- Opening Delimiter -

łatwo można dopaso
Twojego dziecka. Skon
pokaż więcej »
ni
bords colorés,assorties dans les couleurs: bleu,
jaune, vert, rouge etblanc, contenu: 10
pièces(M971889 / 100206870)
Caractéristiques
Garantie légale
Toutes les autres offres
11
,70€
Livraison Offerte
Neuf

- Closing Delimiter -

#### [Exercise description]
Express the text lines of the entry above as a JSON list of strings, with one string per line and blank lines omitted.

#### [Output]
[
  "łatwo można dopaso",
  "Twojego dziecka. Skon",
  "pokaż więcej »",
  "ni",
  "bords colorés,assorties dans les couleurs: bleu,",
  "jaune, vert, rouge etblanc, contenu: 10",
  "pièces(M971889 / 100206870)",
  "Caractéristiques",
  "Garantie légale",
  "Toutes les autres offres",
  "11",
  ",70€",
  "Livraison Offerte",
  "Neuf"
]